Several Raytown South players commented they felt the punishment of Central was misdirected, that the players at Central were being punished for the actions of their crowd of followers who had caused the problems. Ed Stoll said he felt bad for the Central players. Coach Bud Lathrop had spoken with the state board at the hearing. He refused to comment as to the fairness of the ruling and the punishment, nor reveal what he had shared with the MSHSAA tribunal. He did say he felt that a school was responsible for the behavior of its followers. Central Coach Bush vehemently disagreed. “Not one of our students has been accused of misbehavior,” Bush observed. “You can’t make us responsible for the behavior of every black person who attends the game, and that is what the state is doing.”


1972 or 2019

In 2019, with the exception of the most extreme racists, the “N” word is culturally taboo and brings immediate censure to the fringe racists who use it.  However , the change is only semantic, the intent of the context slur still socially pervasive, just spoken through racist dog whistles like “The Wall and “shit hole countries.” For conservative white middle America in 2019, the “nigger radicals” of the athletic world are  Colin Kaepernick and LeBron James and those NFL “son of a bitches” take a knee thugs; spoiled millionaires who do not appreciate what white America’s new and enlightened view of race has done for them.
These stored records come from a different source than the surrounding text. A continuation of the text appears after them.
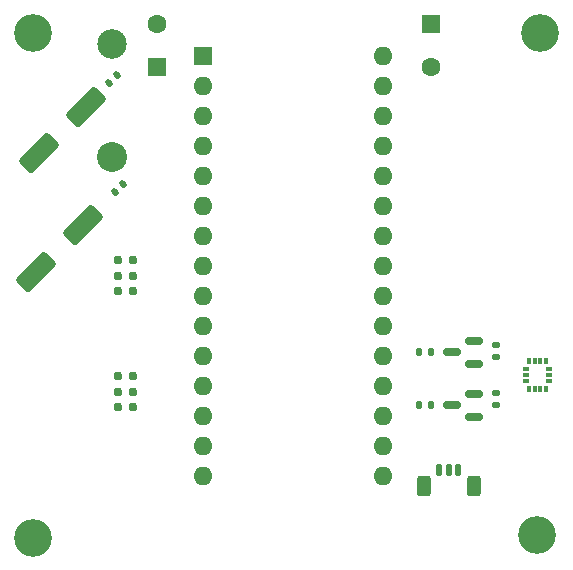
<source format=gbr>
%TF.GenerationSoftware,KiCad,Pcbnew,7.0.2*%
%TF.CreationDate,2023-08-25T16:22:19-05:00*%
%TF.ProjectId,ziggy,7a696767-792e-46b6-9963-61645f706362,rev?*%
%TF.SameCoordinates,Original*%
%TF.FileFunction,Soldermask,Top*%
%TF.FilePolarity,Negative*%
%FSLAX46Y46*%
G04 Gerber Fmt 4.6, Leading zero omitted, Abs format (unit mm)*
G04 Created by KiCad (PCBNEW 7.0.2) date 2023-08-25 16:22:19*
%MOMM*%
%LPD*%
G01*
G04 APERTURE LIST*
G04 Aperture macros list*
%AMRoundRect*
0 Rectangle with rounded corners*
0 $1 Rounding radius*
0 $2 $3 $4 $5 $6 $7 $8 $9 X,Y pos of 4 corners*
0 Add a 4 corners polygon primitive as box body*
4,1,4,$2,$3,$4,$5,$6,$7,$8,$9,$2,$3,0*
0 Add four circle primitives for the rounded corners*
1,1,$1+$1,$2,$3*
1,1,$1+$1,$4,$5*
1,1,$1+$1,$6,$7*
1,1,$1+$1,$8,$9*
0 Add four rect primitives between the rounded corners*
20,1,$1+$1,$2,$3,$4,$5,0*
20,1,$1+$1,$4,$5,$6,$7,0*
20,1,$1+$1,$6,$7,$8,$9,0*
20,1,$1+$1,$8,$9,$2,$3,0*%
G04 Aperture macros list end*
%ADD10C,3.200000*%
%ADD11RoundRect,0.250000X0.550000X-0.550000X0.550000X0.550000X-0.550000X0.550000X-0.550000X-0.550000X0*%
%ADD12C,1.600000*%
%ADD13RoundRect,0.250000X0.671751X1.449569X-1.449569X-0.671751X-0.671751X-1.449569X1.449569X0.671751X0*%
%ADD14RoundRect,0.140000X-0.021213X0.219203X-0.219203X0.021213X0.021213X-0.219203X0.219203X-0.021213X0*%
%ADD15RoundRect,0.150000X0.587500X0.150000X-0.587500X0.150000X-0.587500X-0.150000X0.587500X-0.150000X0*%
%ADD16RoundRect,0.135000X0.185000X-0.135000X0.185000X0.135000X-0.185000X0.135000X-0.185000X-0.135000X0*%
%ADD17RoundRect,0.250000X-0.550000X0.550000X-0.550000X-0.550000X0.550000X-0.550000X0.550000X0.550000X0*%
%ADD18RoundRect,0.125000X0.125000X0.425000X-0.125000X0.425000X-0.125000X-0.425000X0.125000X-0.425000X0*%
%ADD19RoundRect,0.250000X0.350000X0.600000X-0.350000X0.600000X-0.350000X-0.600000X0.350000X-0.600000X0*%
%ADD20R,1.600000X1.600000*%
%ADD21O,1.600000X1.600000*%
%ADD22R,0.351536X0.576580*%
%ADD23R,0.576580X0.351536*%
%ADD24RoundRect,0.135000X-0.135000X-0.185000X0.135000X-0.185000X0.135000X0.185000X-0.135000X0.185000X0*%
%ADD25C,2.500000*%
%ADD26C,2.540000*%
%ADD27C,0.770000*%
G04 APERTURE END LIST*
D10*
%TO.C,H4*%
X148750000Y-98000000D03*
%TD*%
D11*
%TO.C,M2*%
X159250000Y-100870000D03*
D12*
X159250000Y-97270000D03*
%TD*%
D13*
%TO.C,C4*%
X153250000Y-104270000D03*
X149290202Y-108229798D03*
%TD*%
D14*
%TO.C,C1*%
X155928822Y-101571178D03*
X155250000Y-102250000D03*
%TD*%
D15*
%TO.C,Q2*%
X186125000Y-126020000D03*
X186125000Y-124120000D03*
X184250000Y-125070000D03*
%TD*%
D13*
%TO.C,C2*%
X153000545Y-114310202D03*
X149040747Y-118270000D03*
%TD*%
D15*
%TO.C,Q1*%
X186125000Y-130520000D03*
X186125000Y-128620000D03*
X184250000Y-129570000D03*
%TD*%
D16*
%TO.C,R4*%
X188000000Y-129510000D03*
X188000000Y-128490000D03*
%TD*%
D10*
%TO.C,H4*%
X191750000Y-98020000D03*
%TD*%
D16*
%TO.C,R6*%
X188000000Y-125500001D03*
X188000000Y-124480001D03*
%TD*%
D10*
%TO.C,H4*%
X148750000Y-140750000D03*
%TD*%
D17*
%TO.C,M1*%
X182500000Y-97270000D03*
D12*
X182500000Y-100870000D03*
%TD*%
D18*
%TO.C,J1*%
X184800000Y-135020000D03*
X184000000Y-135020000D03*
X183200000Y-135020000D03*
D19*
X181900000Y-136420000D03*
X186100000Y-136420000D03*
%TD*%
D20*
%TO.C,A1*%
X163140000Y-99970000D03*
D21*
X163140000Y-102510000D03*
X163140000Y-105050000D03*
X163140000Y-107590000D03*
X163140000Y-110130000D03*
X163140000Y-112670000D03*
X163140000Y-115210000D03*
X163140000Y-117750000D03*
X163140000Y-120290000D03*
X163140000Y-122830000D03*
X163140000Y-125370000D03*
X163140000Y-127910000D03*
X163140000Y-130450000D03*
X163140000Y-132990000D03*
X163140000Y-135530000D03*
X178380000Y-135530000D03*
X178380000Y-132990000D03*
X178380000Y-130450000D03*
X178380000Y-127910000D03*
X178380000Y-125370000D03*
X178380000Y-122830000D03*
X178380000Y-120290000D03*
X178380000Y-117750000D03*
X178380000Y-115210000D03*
X178380000Y-112670000D03*
X178380000Y-110130000D03*
X178380000Y-107590000D03*
X178380000Y-105050000D03*
X178380000Y-102510000D03*
X178380000Y-99970000D03*
%TD*%
D22*
%TO.C,U3*%
X190749999Y-128210300D03*
X191250000Y-128210300D03*
X191750000Y-128210300D03*
X192250001Y-128210300D03*
D23*
X192456300Y-127499999D03*
X192456300Y-127000000D03*
X192456300Y-126500001D03*
D22*
X192250001Y-125789700D03*
X191750000Y-125789700D03*
X191250000Y-125789700D03*
X190749999Y-125789700D03*
D23*
X190543700Y-126500001D03*
X190543700Y-127000000D03*
X190543700Y-127499999D03*
%TD*%
D24*
%TO.C,R3*%
X181480000Y-129500000D03*
X182500000Y-129500000D03*
%TD*%
D10*
%TO.C,H4*%
X191500000Y-140500000D03*
%TD*%
D24*
%TO.C,R5*%
X181480001Y-125070000D03*
X182500001Y-125070000D03*
%TD*%
D14*
%TO.C,C3*%
X156428822Y-110821178D03*
X155750000Y-111500000D03*
%TD*%
D25*
%TO.C,BT1*%
X155500000Y-99000000D03*
D26*
X155500000Y-108530000D03*
%TD*%
D27*
%TO.C,U2*%
X157275000Y-118594999D03*
X155975000Y-117294999D03*
X155975000Y-119894999D03*
X155975000Y-118594999D03*
X157275000Y-117294999D03*
X157275000Y-119894999D03*
%TD*%
%TO.C,U1*%
X157275000Y-128405000D03*
X155975000Y-127105000D03*
X155975000Y-129705000D03*
X155975000Y-128405000D03*
X157275000Y-127105000D03*
X157275000Y-129705000D03*
%TD*%
M02*

</source>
Today, 50 years later, Ali is considered an American icon. The pair of 1968 Olympic protesters, John Carlos and Tommy Smith, are now labeled as heroes. History is a great predictor. My money, based on the past,  says 50 years from now Kalen Kaepernick will be considered a cultural  hero, viewed as a visionary who sacrificed his own career to call attention to social injustice. Just watch. The more things change, the more they stay the same.

Richard Nixon and the “Silent Majority” of 1972 or Donald Trump and the “Deplorables” of  2019; is there really a difference?